>>>>

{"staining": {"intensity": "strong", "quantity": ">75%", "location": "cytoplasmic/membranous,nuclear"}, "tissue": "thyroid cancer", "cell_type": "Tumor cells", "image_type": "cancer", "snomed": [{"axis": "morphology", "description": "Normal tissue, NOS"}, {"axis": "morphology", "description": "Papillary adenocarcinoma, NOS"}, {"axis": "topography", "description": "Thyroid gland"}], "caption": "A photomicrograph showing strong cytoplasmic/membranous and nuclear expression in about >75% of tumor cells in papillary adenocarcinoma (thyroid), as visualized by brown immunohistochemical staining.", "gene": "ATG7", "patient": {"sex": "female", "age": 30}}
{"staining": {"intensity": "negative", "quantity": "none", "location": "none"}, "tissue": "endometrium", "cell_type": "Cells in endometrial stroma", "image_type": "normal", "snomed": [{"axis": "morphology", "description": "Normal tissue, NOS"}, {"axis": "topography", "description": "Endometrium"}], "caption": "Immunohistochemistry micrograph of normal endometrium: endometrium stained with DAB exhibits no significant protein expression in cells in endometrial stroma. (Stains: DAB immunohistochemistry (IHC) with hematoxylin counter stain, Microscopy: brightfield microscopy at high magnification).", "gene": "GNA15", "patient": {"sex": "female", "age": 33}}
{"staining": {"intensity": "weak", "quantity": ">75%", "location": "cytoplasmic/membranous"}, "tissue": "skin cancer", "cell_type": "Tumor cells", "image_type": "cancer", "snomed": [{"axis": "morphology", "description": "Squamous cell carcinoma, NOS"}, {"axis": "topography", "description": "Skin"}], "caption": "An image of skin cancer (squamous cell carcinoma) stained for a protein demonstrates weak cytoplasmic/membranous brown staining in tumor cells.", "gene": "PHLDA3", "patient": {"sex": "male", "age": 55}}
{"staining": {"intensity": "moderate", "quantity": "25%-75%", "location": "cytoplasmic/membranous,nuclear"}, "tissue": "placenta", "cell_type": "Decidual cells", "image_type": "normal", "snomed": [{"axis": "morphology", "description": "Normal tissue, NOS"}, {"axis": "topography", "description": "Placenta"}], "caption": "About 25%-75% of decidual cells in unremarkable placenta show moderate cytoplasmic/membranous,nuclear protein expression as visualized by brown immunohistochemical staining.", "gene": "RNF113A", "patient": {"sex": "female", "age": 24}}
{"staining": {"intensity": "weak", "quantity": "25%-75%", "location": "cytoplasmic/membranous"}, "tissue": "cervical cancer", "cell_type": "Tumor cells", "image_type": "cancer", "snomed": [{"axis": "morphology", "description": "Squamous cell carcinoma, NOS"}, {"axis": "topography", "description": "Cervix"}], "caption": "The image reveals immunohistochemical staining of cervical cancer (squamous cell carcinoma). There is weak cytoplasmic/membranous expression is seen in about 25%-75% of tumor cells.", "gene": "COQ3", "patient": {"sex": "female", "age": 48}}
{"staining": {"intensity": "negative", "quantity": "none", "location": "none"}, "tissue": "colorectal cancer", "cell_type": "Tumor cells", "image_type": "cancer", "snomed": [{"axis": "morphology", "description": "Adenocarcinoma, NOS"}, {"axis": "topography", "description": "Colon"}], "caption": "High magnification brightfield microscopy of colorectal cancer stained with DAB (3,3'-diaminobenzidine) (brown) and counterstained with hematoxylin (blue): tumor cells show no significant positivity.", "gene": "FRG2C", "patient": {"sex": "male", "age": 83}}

<<<<

_TASK PROMPT_
Every record above must be repeated word for word.

_SOLUTION BELOW_
{"staining": {"intensity": "strong", "quantity": ">75%", "location": "cytoplasmic/membranous,nuclear"}, "tissue": "thyroid cancer", "cell_type": "Tumor cells", "image_type": "cancer", "snomed": [{"axis": "morphology", "description": "Normal tissue, NOS"}, {"axis": "morphology", "description": "Papillary adenocarcinoma, NOS"}, {"axis": "topography", "description": "Thyroid gland"}], "caption": "A photomicrograph showing strong cytoplasmic/membranous and nuclear expression in about >75% of tumor cells in papillary adenocarcinoma (thyroid), as visualized by brown immunohistochemical staining.", "gene": "ATG7", "patient": {"sex": "female", "age": 30}}
{"staining": {"intensity": "negative", "quantity": "none", "location": "none"}, "tissue": "endometrium", "cell_type": "Cells in endometrial stroma", "image_type": "normal", "snomed": [{"axis": "morphology", "description": "Normal tissue, NOS"}, {"axis": "topography", "description": "Endometrium"}], "caption": "Immunohistochemistry micrograph of normal endometrium: endometrium stained with DAB exhibits no significant protein expression in cells in endometrial stroma. (Stains: DAB immunohistochemistry (IHC) with hematoxylin counter stain, Microscopy: brightfield microscopy at high magnification).", "gene": "GNA15", "patient": {"sex": "female", "age": 33}}
{"staining": {"intensity": "weak", "quantity": ">75%", "location": "cytoplasmic/membranous"}, "tissue": "skin cancer", "cell_type": "Tumor cells", "image_type": "cancer", "snomed": [{"axis": "morphology", "description": "Squamous cell carcinoma, NOS"}, {"axis": "topography", "description": "Skin"}], "caption": "An image of skin cancer (squamous cell carcinoma) stained for a protein demonstrates weak cytoplasmic/membranous brown staining in tumor cells.", "gene": "PHLDA3", "patient": {"sex": "male", "age": 55}}
{"staining": {"intensity": "moderate", "quantity": "25%-75%", "location": "cytoplasmic/membranous,nuclear"}, "tissue": "placenta", "cell_type": "Decidual cells", "image_type": "normal", "snomed": [{"axis": "morphology", "description": "Normal tissue, NOS"}, {"axis": "topography", "description": "Placenta"}], "caption": "About 25%-75% of decidual cells in unremarkable placenta show moderate cytoplasmic/membranous,nuclear protein expression as visualized by brown immunohistochemical staining.", "gene": "RNF113A", "patient": {"sex": "female", "age": 24}}
{"staining": {"intensity": "weak", "quantity": "25%-75%", "location": "cytoplasmic/membranous"}, "tissue": "cervical cancer", "cell_type": "Tumor cells", "image_type": "cancer", "snomed": [{"axis": "morphology", "description": "Squamous cell carcinoma, NOS"}, {"axis": "topography", "description": "Cervix"}], "caption": "The image reveals immunohistochemical staining of cervical cancer (squamous cell carcinoma). There is weak cytoplasmic/membranous expression is seen in about 25%-75% of tumor cells.", "gene": "COQ3", "patient": {"sex": "female", "age": 48}}
{"staining": {"intensity": "negative", "quantity": "none", "location": "none"}, "tissue": "colorectal cancer", "cell_type": "Tumor cells", "image_type": "cancer", "snomed": [{"axis": "morphology", "description": "Adenocarcinoma, NOS"}, {"axis": "topography", "description": "Colon"}], "caption": "High magnification brightfield microscopy of colorectal cancer stained with DAB (3,3'-diaminobenzidine) (brown) and counterstained with hematoxylin (blue): tumor cells show no significant positivity.", "gene": "FRG2C", "patient": {"sex": "male", "age": 83}}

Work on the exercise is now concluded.